Fig. 2. : chemical structures of megazol (7) and its triazole analog [5-(1-methyl-5-nitro-1H-imidazol-2-yl)-4H-1,2,4-triazol-3-amine (8)].

Fig. 3. : DNA damage induction in human whole blood as analysed using the Comet assay. A: megazol (7) (n = 3); B: triazole analog [5-(1-methyl-5-nitro-1H-imidazol-2-yl)-4H-1,2,4-triazol-3-amine (8)] (n = 2). The white bars correspond to the untreated control culture and the solvent-control [5% (v/v) dimethyl sulfoxide (DMSO)], the grey bars correspond to the tested compounds and the black bars correspond to the positive control (160 µM methyl methane-sulfonate). The bars represent the standard error of the means of the total arbitrary units (AU). For Student’s one tailed t test, the asterisks indicate significance at 1% (**) and 0.1% (***) levels. compound 7: megazol; compound 8: 5-(1-methyl-5-nitro-1H-imidazol-2-yl)-4H-1,2,4-triazol-3-amine.

Fig. 4. : intercellular distribution of DNA damage in human whole blood, as analysed using the Comet assay.
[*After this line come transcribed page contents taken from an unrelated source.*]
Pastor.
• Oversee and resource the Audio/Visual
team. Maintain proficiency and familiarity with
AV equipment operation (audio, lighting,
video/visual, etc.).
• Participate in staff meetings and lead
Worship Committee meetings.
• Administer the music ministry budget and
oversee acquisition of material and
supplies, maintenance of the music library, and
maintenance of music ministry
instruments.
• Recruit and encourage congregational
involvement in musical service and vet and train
A: megazol (7) at concentrations of 380, 611, 976, 1,562, 2,500 and 4,000 µM (arrows) (n = 3); B: the triazole analog [5-(1-methyl-5-nitro-1H-imidazol-2-yl)-4H-1,2,4-triazol-3-amine (8)] at concentrations of 149, 238, 382, 610, 977, 1,562, 2,500, 4,000 and 6,400 µM (arrows) (n = 2). The white bars correspond to the untreated control culture and the solvent-control [5% (v/v) dimethyl sulfoxide], the grey bars correspond to the tested compounds and the black bars correspond to the positive control (160 µM methyl methane-sulfonate). The bars represent the standard error of the mean frequency (%) of the cells in the different classes of DNA damage. For the Dunnett’s test, the asterisks indicate significance at 5% (*), 1% (**) and 0.1% (***) levels.
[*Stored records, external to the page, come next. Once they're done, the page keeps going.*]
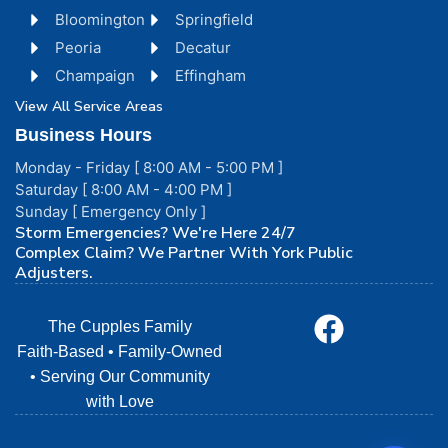
Bloomington
Springfield
Peoria
Decatur
Champaign
Effingham
View All Service Areas
Business Hours
Monday - Friday [ 8:00 AM - 5:00 PM ]
Saturday [ 8:00 AM - 4:00 PM ]
Sunday [ Emergency Only ]
Storm Emergencies? We're Here 24/7
Complex Claim? We Partner With York Public
Adjusters.
The Cupples Family
Faith-Based • Family-Owned
• Serving Our Community
with Love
Fig. 5. : electronic distributions for megazol (7) and compound 8 [5-(1-methyl-5-nitro-1H-imidazol-2-yl)-4H-1,2,4-triazol-3-amine]. Red indicates an electron-rich highest occupied molecular orbital (HOMO) [or lowest unoccupied molecular orbital (LUMO)] region, while blue indicates an electron-poor region. Semi-empirical calculations were performed using the MOPAC2009 software package (OpenMOPAC.net) with the semiempirical PM3 method and full geometric optimisation. The ejection fraction routine was used for the minimum search.
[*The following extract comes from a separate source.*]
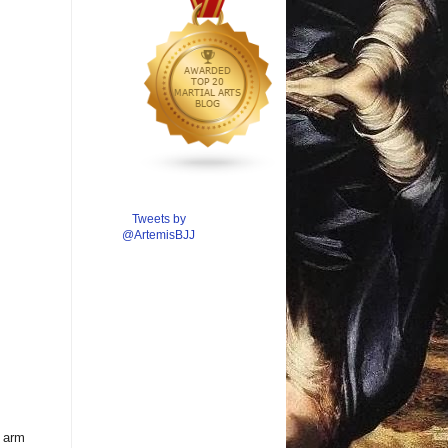
Tweets by
@ArtemisBJJ
r arm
Fig. 6. : putative binding modes for compound 8 [5-(1-methyl-5-nitro-1H-imidazol-2-yl)-4H-1,2,4-triazol-3-amine] (A) and megazol (B) within the modelled Trypanosoma brucei type I nitroreductase binding site. The flavin mononucleoside cofactor is also depicted in cyan. Residues Thr227 (chain A - purple) and Phe114 (chain B - yellow) are shown as lines. The H-bond distances between the ligands and proteins are shown in yellow and the units are given in angstroms (Å).